This has been a remarkable journey, especially these last few days.  I had surgery for an acoustic neuroma in my right ear on Thursday December 16th, and got home yesterday to pouring rain and no chance of seeing the eclipse. My Solstice celebration was brief, but heartfelt.

A writer doesn’t get an offer of a two book contract every day, or even every month. A person doesn’t get a diagnosis of needing brain surgery every day, either.  I don’t know the stats, but I’m thinking maybe the odds are roughly the same? At any rate. I had both those things happen to me in September/October timeframe. Now the surgery is done and I’m recovering; and the first book will be published in March of 2011 (cover coming in February and I love what I’ve seen so far!).

I can’t drive for awhile, and I don’t know how long I’ll be on disability. My cognitive thinking is just fine but my mental willingness to deal with details is squirmy right now. But what’s got me excited is this can be a new me, going into a new year.

I have the opportunity to change so much – some superficial things like diet and exercise, of course, but other, deeper things. Having a real regular writing schedule. Not putting as much emphasis on my part time day job. Expanding what I write and reaching out for more than I’ve dared to reach for in the past with my writing. I can stop being shy and really brand myself online. I can reach deeper into the business as I reach deeper into myself, and get myself fully prepared for the glorious ride to come.

It is a time of much excitement for me, and a part of me gets pissy that I get weak and have to sleep, to heal. So it’s also a time of learning a deep patience. Walking on the treadmill only for 20 minutes on slow, instead of jogging. I’m an ex-ballet dancer and have been a runner in the past (LA Marathon, 2000 – rainiest LA marathon EVAR), so going slow is extremely trying on my patience, as is having to be careful with my physical body as I retune my brain for head and body movements. Having to go slow will also, hopefully, inform my writing; learning how to deepen a story, make it more meaningful for the characters and the readers, alike.

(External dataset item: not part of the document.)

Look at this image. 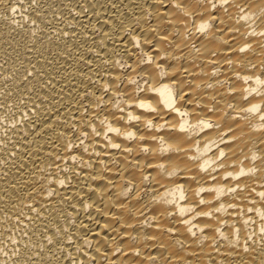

These two life-altering paths that I’ve been treading are expanding me personally and professionally. I am in a strangely exalted state of being and while I’m looking forward to Christmas and the New Year, I feel like I already have all the gifts of the season scattered around me, ready for me to play with them as soon as I am able.

My editors are thankfully taking these two weeks off, and aren’t pressuring me about anything. SO glad I got the book to them prior to surgery – but even if I hadn’t, they wouldn’t have cared. They are more concerned about me than the product, and that is priceless.

My last two blessings are my family and friends. My husband holds my heart. We’ve been together a long time, and he is right there beside me when I need an arm to grip, a shoulder to beat upon, or someone to laugh with. He is my soul mate. My children held me so tightly when I got home yesterday, that I figure I got something right in being a mom.

And my friends have been steady with their love, concerns, prayers, healing light and energy not to mention food, offers of rides, and other joys.

I wish you all blessings at this huge time of change. Grasp what scares you personally and take it deeper. Growing can hurt, but not all hurts are bad.